Background: The combination of short-acting beta(2)-agonists and anticholinergics in the treatment of COPD has been well documented, but data on combination of long-acting agents are lacking.
Methods: A randomized, open-label, placebo-controlled, three-way crossover study was conducted comparing 2-week treatment periods of tiotropium alone to tiotropium plus formoterol once or twice daily following a 2-week pretreatment period with tiotropium. Lung function (FEV(1), FVC, and resting inspiratory capacity [IC]) serially over 24 h was measured in 95 patients with stable COPD at baseline and after 2 weeks of each treatment.

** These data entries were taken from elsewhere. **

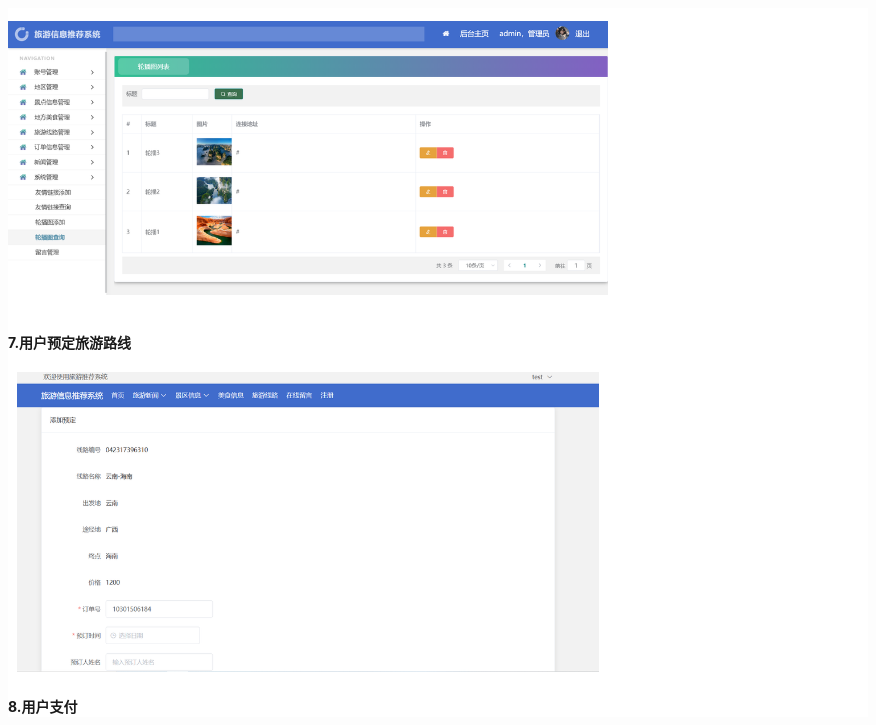 <img src="./images/6.jpg" width="600" height="300" /><br>
#### 7.用户预定旅游路线
<img src="./images/7.jpg" width="600" height="300" /><br>
#### 8.用户支付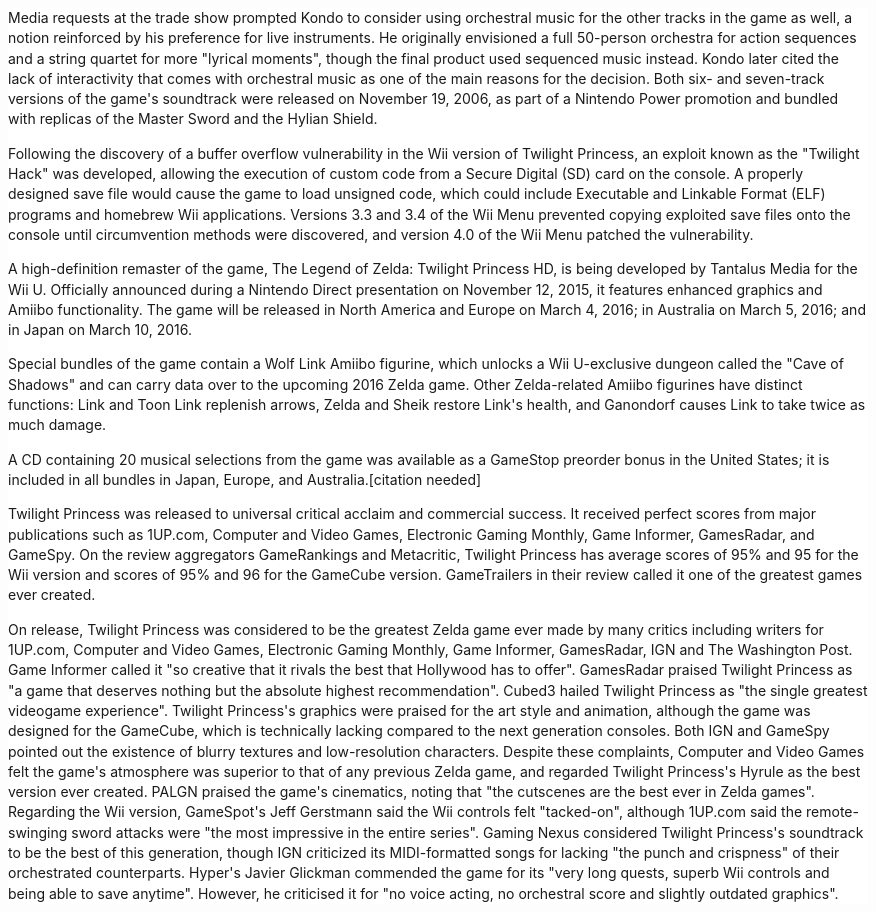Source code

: 
Media requests at the trade show prompted Kondo to consider using orchestral music for the other tracks in the game as well, a notion reinforced by his preference for live instruments. He originally envisioned a full 50-person orchestra for action sequences and a string quartet for more "lyrical moments", though the final product used sequenced music instead. Kondo later cited the lack of interactivity that comes with orchestral music as one of the main reasons for the decision. Both six- and seven-track versions of the game's soundtrack were released on November 19, 2006, as part of a Nintendo Power promotion and bundled with replicas of the Master Sword and the Hylian Shield.


Following the discovery of a buffer overflow vulnerability in the Wii version of Twilight Princess, an exploit known as the "Twilight Hack" was developed, allowing the execution of custom code from a Secure Digital (SD) card on the console. A properly designed save file would cause the game to load unsigned code, which could include Executable and Linkable Format (ELF) programs and homebrew Wii applications. Versions 3.3 and 3.4 of the Wii Menu prevented copying exploited save files onto the console until circumvention methods were discovered, and version 4.0 of the Wii Menu patched the vulnerability.


A high-definition remaster of the game, The Legend of Zelda: Twilight Princess HD, is being developed by Tantalus Media for the Wii U. Officially announced during a Nintendo Direct presentation on November 12, 2015, it features enhanced graphics and Amiibo functionality. The game will be released in North America and Europe on March 4, 2016; in Australia on March 5, 2016; and in Japan on March 10, 2016.


Special bundles of the game contain a Wolf Link Amiibo figurine, which unlocks a Wii U-exclusive dungeon called the "Cave of Shadows" and can carry data over to the upcoming 2016 Zelda game. Other Zelda-related Amiibo figurines have distinct functions: Link and Toon Link replenish arrows, Zelda and Sheik restore Link's health, and Ganondorf causes Link to take twice as much damage.


A CD containing 20 musical selections from the game was available as a GameStop preorder bonus in the United States; it is included in all bundles in Japan, Europe, and Australia.[citation needed]


Twilight Princess was released to universal critical acclaim and commercial success. It received perfect scores from major publications such as 1UP.com, Computer and Video Games, Electronic Gaming Monthly, Game Informer, GamesRadar, and GameSpy. On the review aggregators GameRankings and Metacritic, Twilight Princess has average scores of 95% and 95 for the Wii version and scores of 95% and 96 for the GameCube version. GameTrailers in their review called it one of the greatest games ever created.


On release, Twilight Princess was considered to be the greatest Zelda game ever made by many critics including writers for 1UP.com, Computer and Video Games, Electronic Gaming Monthly, Game Informer, GamesRadar, IGN and The Washington Post. Game Informer called it "so creative that it rivals the best that Hollywood has to offer". GamesRadar praised Twilight Princess as "a game that deserves nothing but the absolute highest recommendation". Cubed3 hailed Twilight Princess as "the single greatest videogame experience". Twilight Princess's graphics were praised for the art style and animation, although the game was designed for the GameCube, which is technically lacking compared to the next generation consoles. Both IGN and GameSpy pointed out the existence of blurry textures and low-resolution characters. Despite these complaints, Computer and Video Games felt the game's atmosphere was superior to that of any previous Zelda game, and regarded Twilight Princess's Hyrule as the best version ever created. PALGN praised the game's cinematics, noting that "the cutscenes are the best ever in Zelda games". Regarding the Wii version, GameSpot's Jeff Gerstmann said the Wii controls felt "tacked-on", although 1UP.com said the remote-swinging sword attacks were "the most impressive in the entire series". Gaming Nexus considered Twilight Princess's soundtrack to be the best of this generation, though IGN criticized its MIDI-formatted songs for lacking "the punch and crispness" of their orchestrated counterparts. Hyper's Javier Glickman commended the game for its "very long quests, superb Wii controls and being able to save anytime". However, he criticised it for "no voice acting, no orchestral score and slightly outdated graphics".
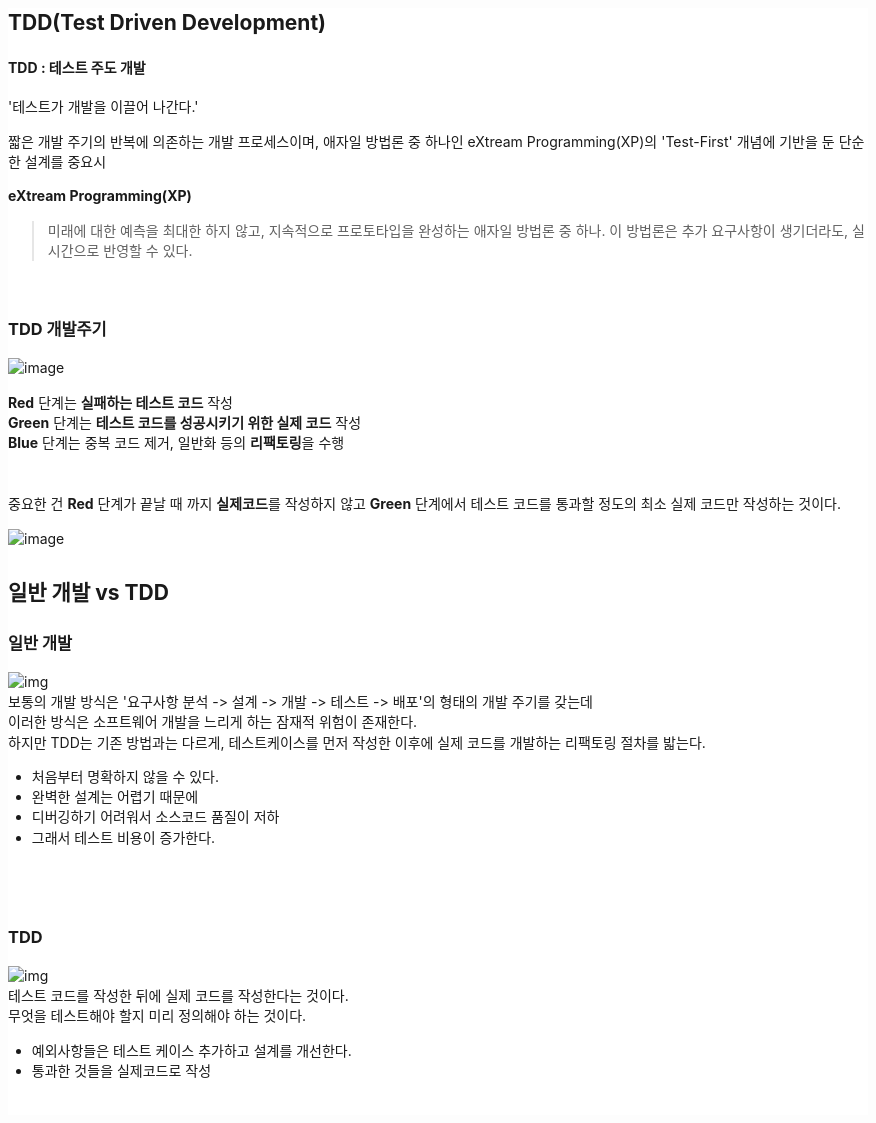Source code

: ## TDD(Test Driven Development)


#### TDD : 테스트 주도 개발
'테스트가 개발을 이끌어 나간다.'

짧은 개발 주기의 반복에 의존하는 개발 프로세스이며,
애자일 방법론 중 하나인 eXtream Programming(XP)의 'Test-First' 개념에 기반을 둔 단순한 설계를 중요시

**eXtream Programming(XP)**
> 미래에 대한 예측을 최대한 하지 않고, 지속적으로 프로토타입을 완성하는 애자일 방법론 중 하나.
이 방법론은 추가 요구사항이 생기더라도, 실시간으로 반영할 수 있다. 
</br>

### TDD 개발주기

![image](https://user-images.githubusercontent.com/32945436/228411439-d32e4422-0ed7-4573-a5c0-0238e433a7a9.png) </br>

**Red** 단계는 **실패하는 테스트 코드** 작성 </br>
**Green** 단계는 **테스트 코드를 성공시키기 위한 실제 코드** 작성 </br>
**Blue** 단계는 중복 코드 제거, 일반화 등의 **리팩토링**을 수행 </br> 
</br> 
</br> 
중요한 건 **Red** 단계가 끝날 때 까지 **실제코드**를 작성하지 않고 **Green** 단계에서 테스트 코드를 통과할 정도의 최소 실제 코드만 작성하는 것이다.

![image](https://user-images.githubusercontent.com/32945436/228412034-e8a0818b-2aaa-4880-b426-8b1664d49e25.png)




## 일반 개발 vs TDD
### 일반 개발
![img](https://mblogthumb-phinf.pstatic.net/MjAxNzA2MjhfMTU0/MDAxNDk4NjA2NTAyNjU2.zKGh5ZuYgToTz6p1lWgMC_Xb30i7uU86Yh00N2XrpMwg.8b3X9cCS6_ijzWyXEiQFombsWM1J8FlU9LhQ2j0nanog.PNG.suresofttech/image.png?type=w800)
<br>
보통의 개발 방식은 '요구사항 분석 -> 설계 -> 개발 -> 테스트 -> 배포'의 형태의 개발 주기를 갖는데 <br>
이러한 방식은 소프트웨어 개발을 느리게 하는 잠재적 위험이 존재한다. <br>
하지만 TDD는 기존 방법과는 다르게, 테스트케이스를 먼저 작성한 이후에 실제 코드를 개발하는 리팩토링 절차를 밟는다.
- 처음부터 명확하지 않을 수 있다.
- 완벽한 설계는 어렵기 때문에
- 디버깅하기 어려워서 소스코드 품질이 저하
- 그래서 테스트 비용이 증가한다.
<br>
<br>

### TDD
![img](https://mblogthumb-phinf.pstatic.net/MjAxNzA2MjhfMjE3/MDAxNDk4NjA2NTExNDgw.fp8XF9y__Kz75n86xknIPDthTHj9a8Q08ocIJIqMR6Ag.24jJa_8_T0Qj04P62FZbchqt8oTNXGFSLUItzMP95s8g.PNG.suresofttech/image.png?type=w800)
<br>
테스트 코드를 작성한 뒤에 실제 코드를 작성한다는 것이다. <br>
무엇을 테스트해야 할지 미리 정의해야 하는 것이다.
- 예외사항들은 테스트 케이스 추가하고 설계를 개선한다.
- 통과한 것들을 실제코드로 작성
<br>
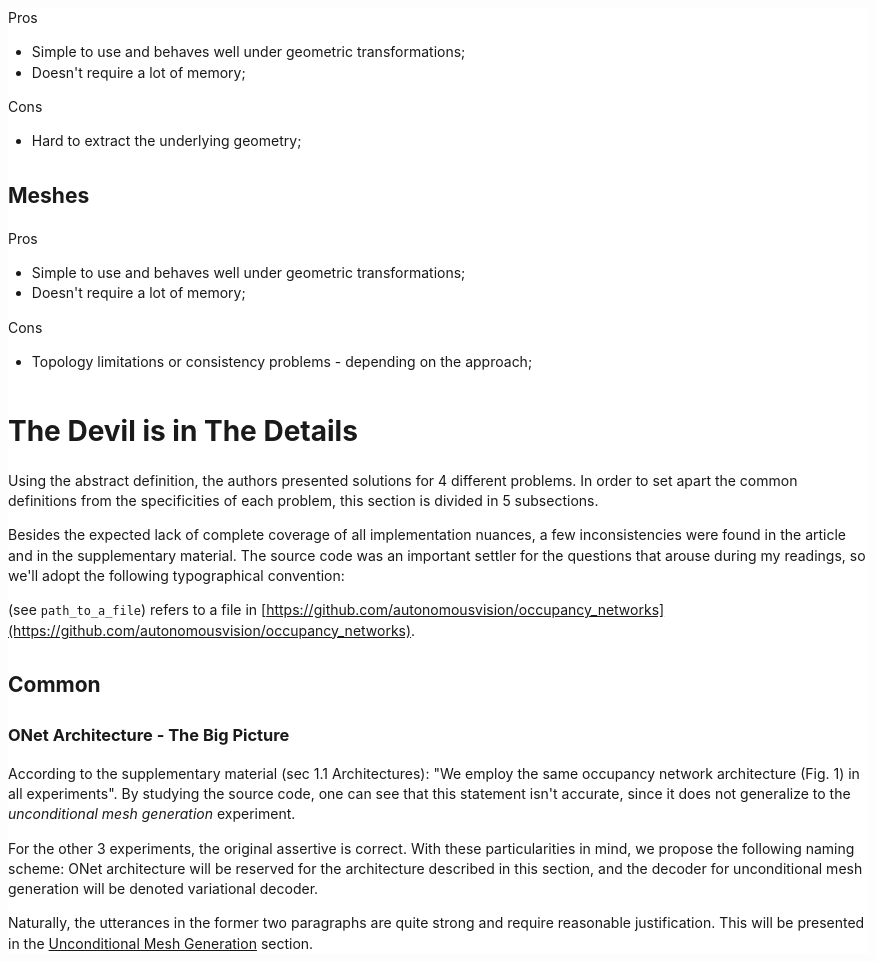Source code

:Pros

* Simple to use and behaves well under geometric transformations;
* Doesn't require a lot of memory; 

Cons

* Hard to extract the underlying geometry;


Meshes
--------

Pros

* Simple to use and behaves well under geometric transformations;
* Doesn't require a lot of memory;

Cons

* Topology limitations or consistency problems - depending on the approach;


The Devil is in The Details
===========================

Using the abstract definition, the authors presented solutions for 4 different problems. In order to set apart the common definitions from the specificities of each problem, this section is divided in 5 subsections.

Besides the expected lack of complete coverage of all implementation nuances, a few inconsistencies were found in the article and in the supplementary material. The source code was an important settler for the questions that arouse during my readings, so we'll adopt the following typographical convention:

(see `path_to_a_file`) refers to a file in [https://github.com/autonomousvision/occupancy_networks](https://github.com/autonomousvision/occupancy_networks).


Common
------

### ONet Architecture - The Big Picture

According to the supplementary material (sec 1.1 Architectures): "We employ the same occupancy network architecture (Fig. 1) in all experiments". By studying the source code, one can see that this statement isn't accurate, since it does not generalize to the *unconditional mesh generation* experiment.

For the other 3 experiments, the original assertive is correct. With these particularities in mind, we propose the following naming scheme: ONet architecture will be reserved for the architecture described in this section, and the decoder for unconditional mesh generation will be denoted variational decoder.

Naturally, the utterances in the former two paragraphs are quite strong and require reasonable justification. This will be presented in the [Unconditional Mesh Generation](#unconditional-mesh-generation) section.

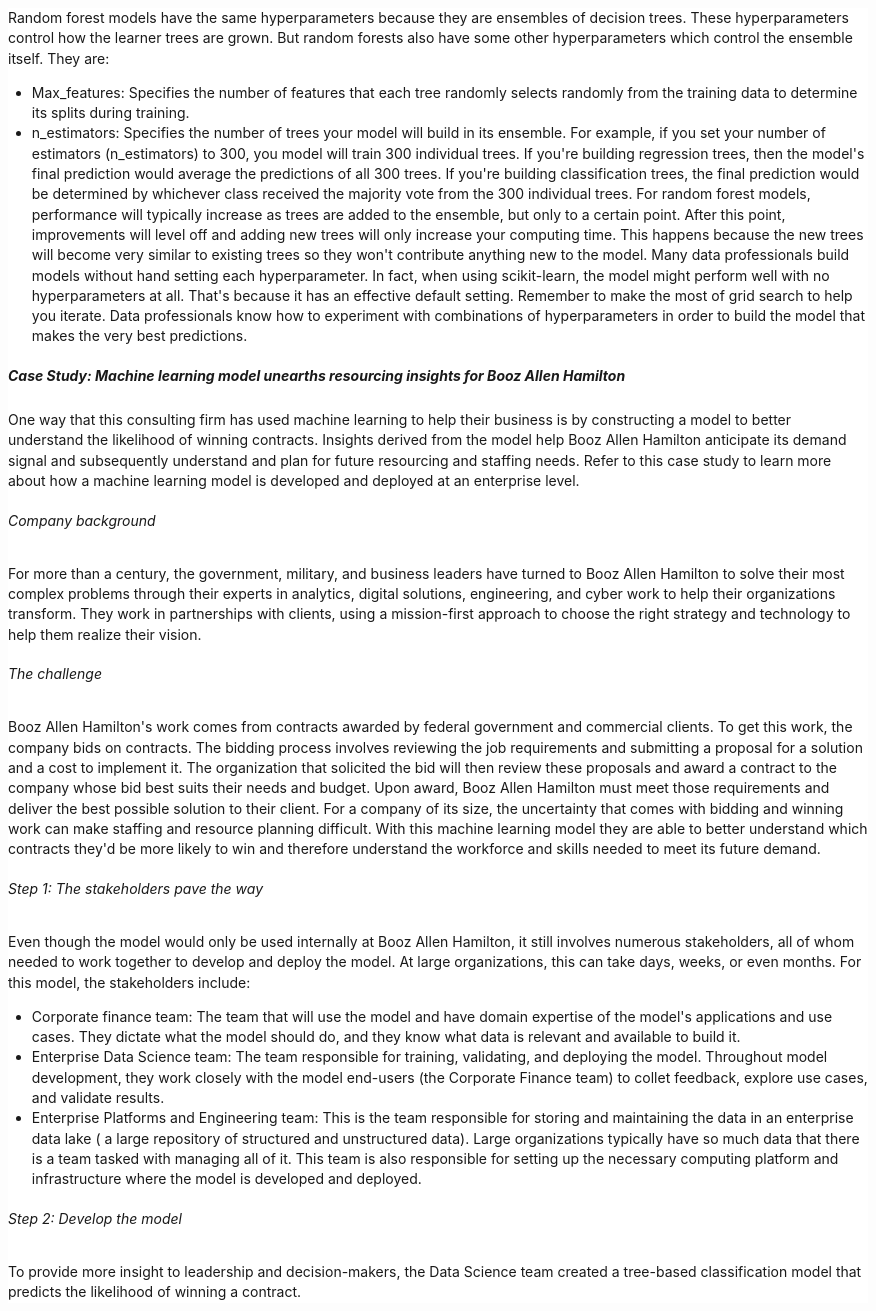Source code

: Random forest models have the same hyperparameters because they are ensembles of decision trees. These hyperparameters control how the learner trees are grown. But random forests also have some other hyperparameters which control the ensemble itself. They are:
- Max_features: Specifies the number of features that each tree randomly selects randomly from the training data to determine its splits during training.
- n_estimators: Specifies the number of trees your model will build in its ensemble. For example, if you set your number of estimators (n_estimators) to 300, you model will train 300 individual trees. If you're building regression trees, then the model's final prediction would average the predictions of all 300 trees. If you're building classification trees, the final prediction would be determined by whichever class received the majority vote from the 300 individual trees.
For random forest models, performance will typically increase as trees are added to the ensemble, but only to a certain point. After this point, improvements will level off and adding new trees will only increase your computing time. This happens because the new trees will become very similar to existing trees so they won't contribute anything new to the model. 
Many data professionals build models without hand setting each hyperparameter. In fact, when using scikit-learn, the model might perform well with no hyperparameters at all. That's because it has an effective default setting. Remember to make the most of grid search to help you iterate. Data professionals know how to experiment with combinations of hyperparameters in order to build the model that makes the very best predictions.
##### Case Study: Machine learning model unearths resourcing insights for Booz Allen Hamilton
One way that this consulting firm has used machine learning to help their business is by constructing a model to better understand the likelihood of winning contracts. Insights derived from the model help Booz Allen Hamilton anticipate its demand signal and subsequently understand and plan for future resourcing and staffing needs. Refer to this case study to learn more about how a machine learning model is developed and deployed at an enterprise level.
###### Company background
For more than a century, the government, military, and business leaders have turned to Booz Allen Hamilton to solve their most complex problems through their experts in analytics, digital solutions, engineering, and cyber work to help their organizations transform.
They work in partnerships with clients, using a mission-first approach to choose the right strategy and technology to help them realize their vision. 
###### The challenge
Booz Allen Hamilton's work comes from contracts awarded by federal government and commercial clients. To get this work, the company bids on contracts. The bidding process involves reviewing the job requirements and submitting a proposal for a solution and a cost to implement it. The organization that solicited the bid will then review these proposals and award a contract to the company whose bid best suits their needs and budget. Upon award, Booz Allen Hamilton must meet those requirements and deliver the best possible solution to their client. For a company of its size, the uncertainty that comes with bidding and winning work can make staffing and resource planning difficult. With this machine learning model they are able to better understand which contracts they'd be more likely to win and therefore understand the workforce and skills needed to meet its future demand.
###### Step 1: The stakeholders pave the way
Even though the model would only be used internally at Booz Allen Hamilton, it still involves numerous stakeholders, all of whom needed to work together to develop and deploy the model. At large organizations, this can take days, weeks, or even months. For this model, the stakeholders include: 
- Corporate finance team: The team that will use the model and have domain expertise of the model's applications and use cases. They dictate what the model should do, and they know what data is relevant and available to build it.
- Enterprise Data Science team: The team responsible for training, validating, and deploying the model. Throughout model development, they work closely with the model end-users (the Corporate Finance team) to collet feedback, explore use cases, and validate results.
- Enterprise Platforms and Engineering team: This is the team responsible for storing and maintaining the data in an enterprise data lake ( a large repository of structured and unstructured data). Large organizations typically have so much data that there is a team tasked with managing all of it. This team is also responsible for setting up the necessary computing platform and infrastructure where the model is developed and deployed.
###### Step 2: Develop the model
To provide more insight to leadership and decision-makers, the Data Science team created a tree-based classification model that predicts the likelihood of winning a contract.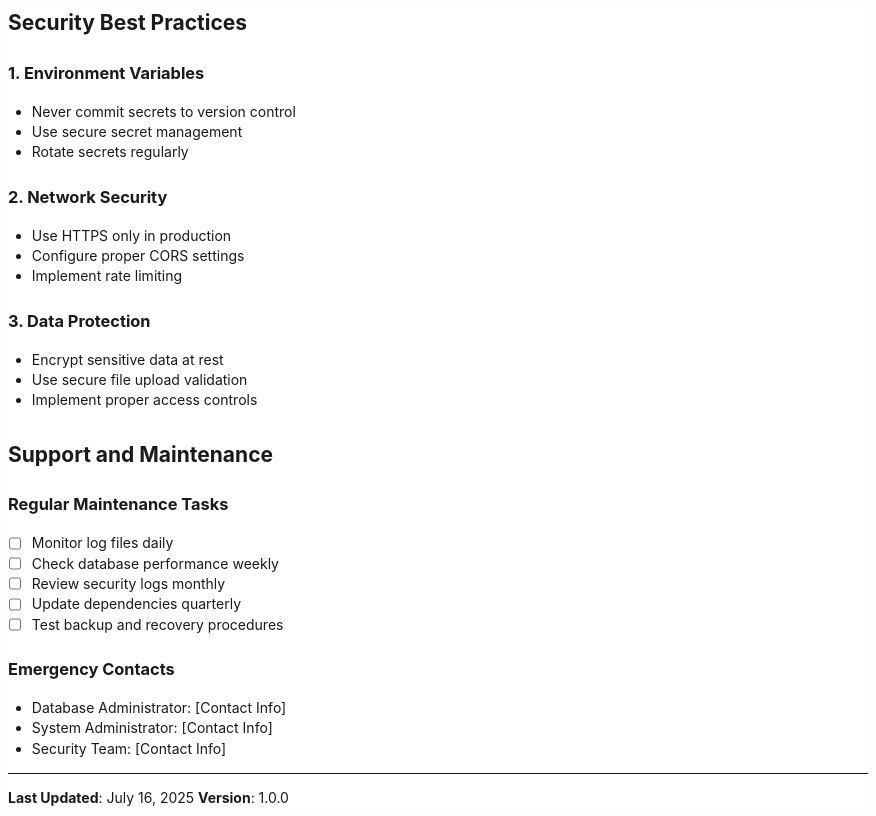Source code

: ## Security Best Practices

### 1. Environment Variables
- Never commit secrets to version control
- Use secure secret management
- Rotate secrets regularly

### 2. Network Security
- Use HTTPS only in production
- Configure proper CORS settings
- Implement rate limiting

### 3. Data Protection
- Encrypt sensitive data at rest
- Use secure file upload validation
- Implement proper access controls

## Support and Maintenance

### Regular Maintenance Tasks
- [ ] Monitor log files daily
- [ ] Check database performance weekly
- [ ] Review security logs monthly
- [ ] Update dependencies quarterly
- [ ] Test backup and recovery procedures

### Emergency Contacts
- Database Administrator: [Contact Info]
- System Administrator: [Contact Info]
- Security Team: [Contact Info]

---

**Last Updated**: July 16, 2025
**Version**: 1.0.0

Results: Mean baseline FEV(1) was 1.05 L (38% of predicted). There was a circadian variation in FEV(1), FVC, and IC at baseline that was maintained during all treatment periods. Average FEV(1) (0 to 24 h) improved by 0.08 L with tiotropium, by 0.16 L with tiotropium plus formoterol once daily, and by 0.20 L with tiotropium plus formoterol twice daily (p < 0.01 for all comparisons). Compared with tiotropium alone, add-on formoterol in the morning produced improvement in FEV(1), FVC, and IC for > 12 h. The second add-on dose of formoterol in the evening caused further improvement in FEV(1) for 12 h, but in FVC and IC for < 12 h. Peak increase in FEV(1) was 0.23 L (22% of baseline) with tiotropium and 0.39 L (37% of baseline) with tiotropium plus formoterol (p < 0.0001). Compared with tiotropium alone, add-on formoterol once and twice daily reduced the use of rescue salbutamol during the daytime (p < 0.01) and with add-on formoterol twice daily also during the nighttime (p < 0.05). The combination of tiotropium and formoterol was well tolerated.
Conclusion: In the treatment of COPD, there is benefit from adding formoterol once or twice daily to tiotropium once daily in terms of improvement in airflow obstruction, resting hyperinflation, and the use of rescue salbutamol.